▶ **Problem description**
Please set down each entry exactly, omitting any picture it holds.

------------------------------------

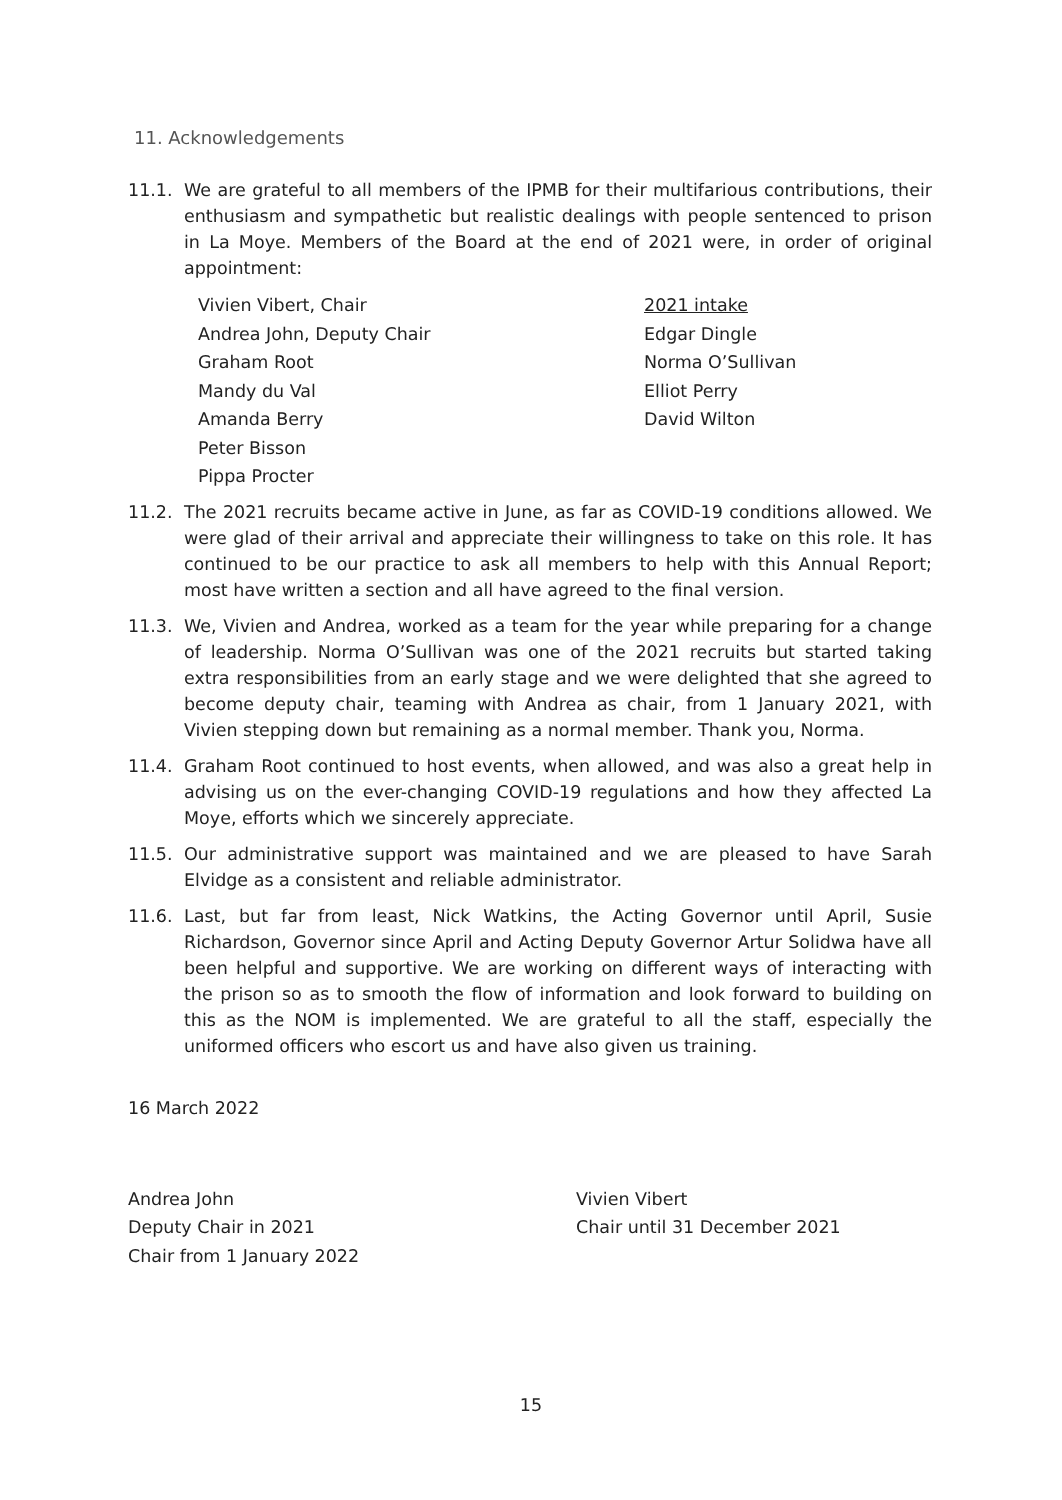11. Acknowledgements
11.1. We are grateful to all members of the IPMB for their multifarious contributions, their enthusiasm and sympathetic but realistic dealings with people sentenced to prison in La Moye. Members of the Board at the end of 2021 were, in order of original appointment:
Vivien Vibert, Chair
Andrea John, Deputy Chair
Graham Root
Mandy du Val
Amanda Berry
Peter Bisson
Pippa Procter
2021 intake
Edgar Dingle
Norma O’Sullivan
Elliot Perry
David Wilton
11.2. The 2021 recruits became active in June, as far as COVID-19 conditions allowed. We were glad of their arrival and appreciate their willingness to take on this role. It has continued to be our practice to ask all members to help with this Annual Report; most have written a section and all have agreed to the final version.
11.3. We, Vivien and Andrea, worked as a team for the year while preparing for a change of leadership. Norma O’Sullivan was one of the 2021 recruits but started taking extra responsibilities from an early stage and we were delighted that she agreed to become deputy chair, teaming with Andrea as chair, from 1 January 2021, with Vivien stepping down but remaining as a normal member. Thank you, Norma.
11.4. Graham Root continued to host events, when allowed, and was also a great help in advising us on the ever-changing COVID-19 regulations and how they affected La Moye, efforts which we sincerely appreciate.
11.5. Our administrative support was maintained and we are pleased to have Sarah Elvidge as a consistent and reliable administrator.
11.6. Last, but far from least, Nick Watkins, the Acting Governor until April, Susie Richardson, Governor since April and Acting Deputy Governor Artur Solidwa have all been helpful and supportive. We are working on different ways of interacting with the prison so as to smooth the flow of information and look forward to building on this as the NOM is implemented. We are grateful to all the staff, especially the uniformed officers who escort us and have also given us training.
16 March 2022
Andrea John
Deputy Chair in 2021
Chair from 1 January 2022
Vivien Vibert
Chair until 31 December 2021
15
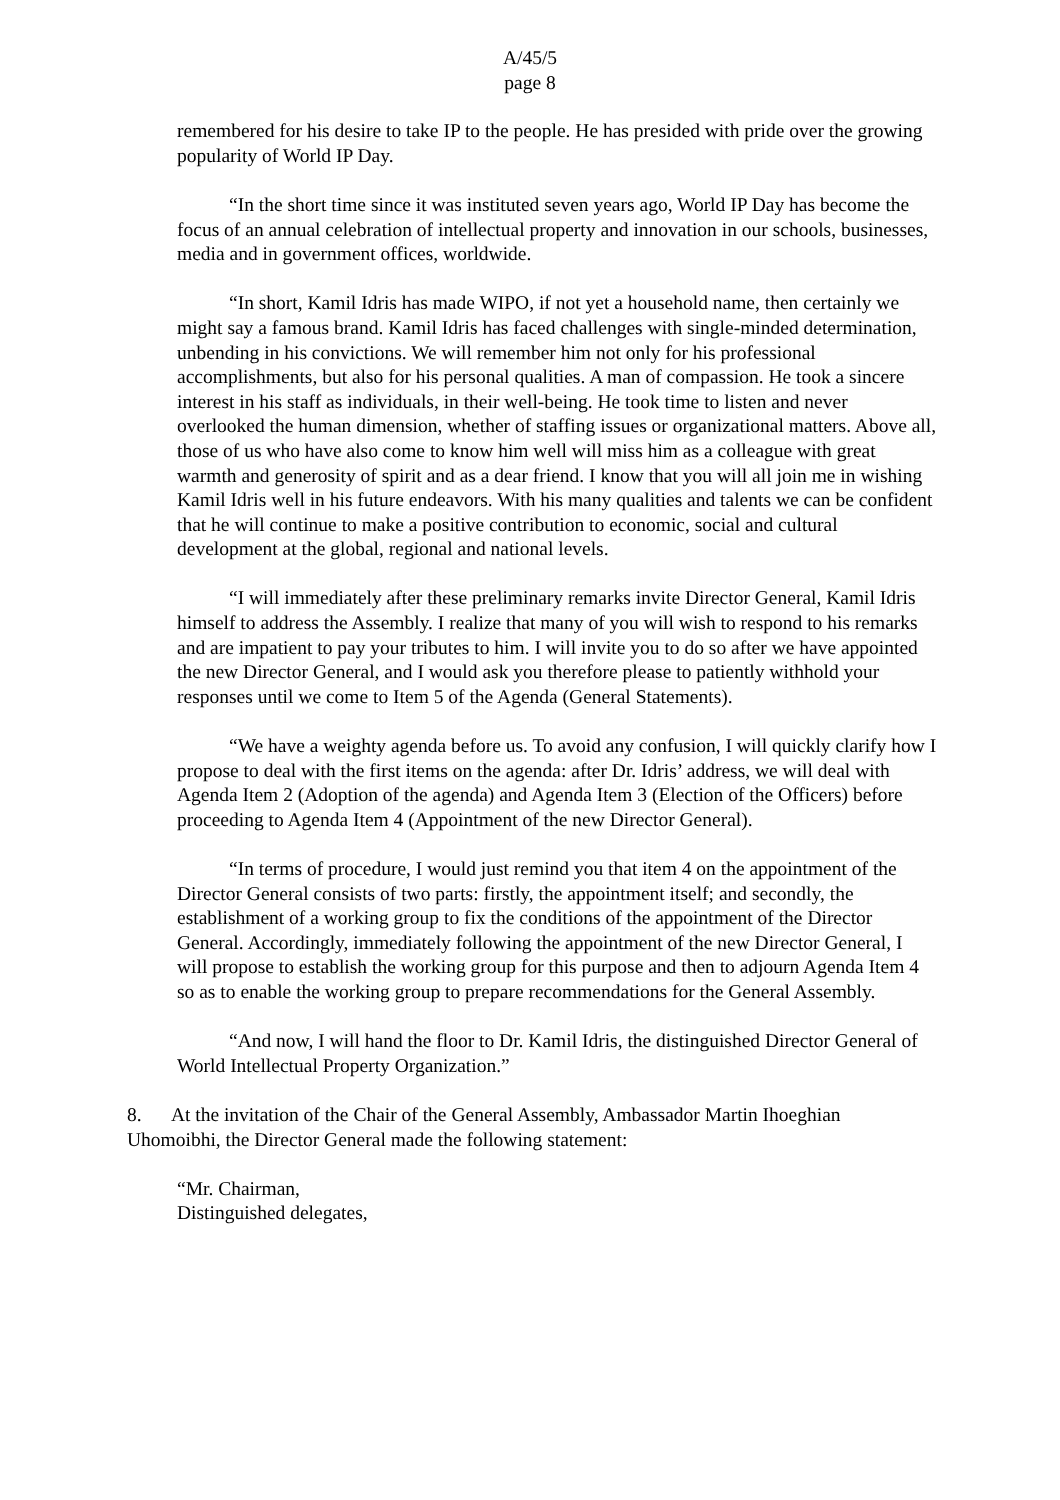A/45/5
page 8
remembered for his desire to take IP to the people. He has presided with pride over the growing popularity of World IP Day.
“In the short time since it was instituted seven years ago, World IP Day has become the focus of an annual celebration of intellectual property and innovation in our schools, businesses, media and in government offices, worldwide.
“In short, Kamil Idris has made WIPO, if not yet a household name, then certainly we might say a famous brand. Kamil Idris has faced challenges with single-minded determination, unbending in his convictions. We will remember him not only for his professional accomplishments, but also for his personal qualities. A man of compassion. He took a sincere interest in his staff as individuals, in their well-being. He took time to listen and never overlooked the human dimension, whether of staffing issues or organizational matters. Above all, those of us who have also come to know him well will miss him as a colleague with great warmth and generosity of spirit and as a dear friend. I know that you will all join me in wishing Kamil Idris well in his future endeavors. With his many qualities and talents we can be confident that he will continue to make a positive contribution to economic, social and cultural development at the global, regional and national levels.
“I will immediately after these preliminary remarks invite Director General, Kamil Idris himself to address the Assembly. I realize that many of you will wish to respond to his remarks and are impatient to pay your tributes to him. I will invite you to do so after we have appointed the new Director General, and I would ask you therefore please to patiently withhold your responses until we come to Item 5 of the Agenda (General Statements).
“We have a weighty agenda before us. To avoid any confusion, I will quickly clarify how I propose to deal with the first items on the agenda: after Dr. Idris’ address, we will deal with Agenda Item 2 (Adoption of the agenda) and Agenda Item 3 (Election of the Officers) before proceeding to Agenda Item 4 (Appointment of the new Director General).
“In terms of procedure, I would just remind you that item 4 on the appointment of the Director General consists of two parts: firstly, the appointment itself; and secondly, the establishment of a working group to fix the conditions of the appointment of the Director General. Accordingly, immediately following the appointment of the new Director General, I will propose to establish the working group for this purpose and then to adjourn Agenda Item 4 so as to enable the working group to prepare recommendations for the General Assembly.
“And now, I will hand the floor to Dr. Kamil Idris, the distinguished Director General of World Intellectual Property Organization.”
8. At the invitation of the Chair of the General Assembly, Ambassador Martin Ihoeghian Uhomoibhi, the Director General made the following statement:
“Mr. Chairman,
Distinguished delegates,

------------------------------------

▶ **Written answer**
11. Acknowledgements
11.1. We are grateful to all members of the IPMB for their multifarious contributions, their enthusiasm and sympathetic but realistic dealings with people sentenced to prison in La Moye. Members of the Board at the end of 2021 were, in order of original appointment:
Vivien Vibert, Chair
Andrea John, Deputy Chair
Graham Root
Mandy du Val
Amanda Berry
Peter Bisson
Pippa Procter
2021 intake
Edgar Dingle
Norma O’Sullivan
Elliot Perry
David Wilton
11.2. The 2021 recruits became active in June, as far as COVID-19 conditions allowed. We were glad of their arrival and appreciate their willingness to take on this role. It has continued to be our practice to ask all members to help with this Annual Report; most have written a section and all have agreed to the final version.
11.3. We, Vivien and Andrea, worked as a team for the year while preparing for a change of leadership. Norma O’Sullivan was one of the 2021 recruits but started taking extra responsibilities from an early stage and we were delighted that she agreed to become deputy chair, teaming with Andrea as chair, from 1 January 2021, with Vivien stepping down but remaining as a normal member. Thank you, Norma.
11.4. Graham Root continued to host events, when allowed, and was also a great help in advising us on the ever-changing COVID-19 regulations and how they affected La Moye, efforts which we sincerely appreciate.
11.5. Our administrative support was maintained and we are pleased to have Sarah Elvidge as a consistent and reliable administrator.
11.6. Last, but far from least, Nick Watkins, the Acting Governor until April, Susie Richardson, Governor since April and Acting Deputy Governor Artur Solidwa have all been helpful and supportive. We are working on different ways of interacting with the prison so as to smooth the flow of information and look forward to building on this as the NOM is implemented. We are grateful to all the staff, especially the uniformed officers who escort us and have also given us training.
16 March 2022
Andrea John
Deputy Chair in 2021
Chair from 1 January 2022
Vivien Vibert
Chair until 31 December 2021
15
A/45/5
page 8
remembered for his desire to take IP to the people. He has presided with pride over the growing popularity of World IP Day.
“In the short time since it was instituted seven years ago, World IP Day has become the focus of an annual celebration of intellectual property and innovation in our schools, businesses, media and in government offices, worldwide.
“In short, Kamil Idris has made WIPO, if not yet a household name, then certainly we might say a famous brand. Kamil Idris has faced challenges with single-minded determination, unbending in his convictions. We will remember him not only for his professional accomplishments, but also for his personal qualities. A man of compassion. He took a sincere interest in his staff as individuals, in their well-being. He took time to listen and never overlooked the human dimension, whether of staffing issues or organizational matters. Above all, those of us who have also come to know him well will miss him as a colleague with great warmth and generosity of spirit and as a dear friend. I know that you will all join me in wishing Kamil Idris well in his future endeavors. With his many qualities and talents we can be confident that he will continue to make a positive contribution to economic, social and cultural development at the global, regional and national levels.
“I will immediately after these preliminary remarks invite Director General, Kamil Idris himself to address the Assembly. I realize that many of you will wish to respond to his remarks and are impatient to pay your tributes to him. I will invite you to do so after we have appointed the new Director General, and I would ask you therefore please to patiently withhold your responses until we come to Item 5 of the Agenda (General Statements).
“We have a weighty agenda before us. To avoid any confusion, I will quickly clarify how I propose to deal with the first items on the agenda: after Dr. Idris’ address, we will deal with Agenda Item 2 (Adoption of the agenda) and Agenda Item 3 (Election of the Officers) before proceeding to Agenda Item 4 (Appointment of the new Director General).
“In terms of procedure, I would just remind you that item 4 on the appointment of the Director General consists of two parts: firstly, the appointment itself; and secondly, the establishment of a working group to fix the conditions of the appointment of the Director General. Accordingly, immediately following the appointment of the new Director General, I will propose to establish the working group for this purpose and then to adjourn Agenda Item 4 so as to enable the working group to prepare recommendations for the General Assembly.
“And now, I will hand the floor to Dr. Kamil Idris, the distinguished Director General of World Intellectual Property Organization.”
8. At the invitation of the Chair of the General Assembly, Ambassador Martin Ihoeghian Uhomoibhi, the Director General made the following statement:
“Mr. Chairman,
Distinguished delegates,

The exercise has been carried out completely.